Shaquille Anthony Miller, 25, Abdikarim Kerow, 18, and Thaino Toussaint, 20, of Toronto all appeared at Old City Hall court Tuesday at 10 a.m. on charges for firearm offences. Kerow’s charges related to a prior warrant for his arrest, police said in a statement. 

Saunders said police are also looking for the gun involved in the shooting because the shell casings at the scene don’t match the two firearms they already recovered.

“When we look at the casings, which identify that a gunshot has occurred, they’re not matching right now, on first blush, the guns that we have seized,” he said.

The shooting occurred at the back of the square near Queen Street West and Bay Street and caused crowds of fans to flee in panic.
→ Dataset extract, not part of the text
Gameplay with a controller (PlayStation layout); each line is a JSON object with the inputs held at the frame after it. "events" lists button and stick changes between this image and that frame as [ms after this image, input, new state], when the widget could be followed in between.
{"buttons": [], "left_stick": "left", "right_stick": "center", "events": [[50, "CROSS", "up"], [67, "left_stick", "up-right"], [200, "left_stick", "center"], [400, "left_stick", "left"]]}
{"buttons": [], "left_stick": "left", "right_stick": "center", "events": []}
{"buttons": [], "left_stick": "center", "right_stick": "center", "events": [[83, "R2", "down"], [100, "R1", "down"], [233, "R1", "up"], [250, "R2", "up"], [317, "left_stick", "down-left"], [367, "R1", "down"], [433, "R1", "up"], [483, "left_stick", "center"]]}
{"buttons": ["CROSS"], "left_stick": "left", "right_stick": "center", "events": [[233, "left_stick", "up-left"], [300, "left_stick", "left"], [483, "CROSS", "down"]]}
Several witnesses said they were trampled by other scared attendees who were rushing to escape the scene of the shooting.

Miriam Valdes-Carletti was one of those fans who was caught in the middle of the chaos moments after the shooting.

“I was standing right by the Toronto sign, pretty much in the middle of all of it, and all of a sudden I heard a rumbling, sort of like there was a herd of animals coming towards us and everyone turned around and we were just like whiplashed and trampled all over,” she recalled to CTV’s Your Morning on Tuesday.

The young woman said she fell to the ground, but a woman grabbed her arm and helped her up as people fled for safety.

“It was just really scary. There were kids crying, like holding their moms. There were other people screaming ‘Don’t lose me! Don’t lose me!’” she said. “There were just so many people.”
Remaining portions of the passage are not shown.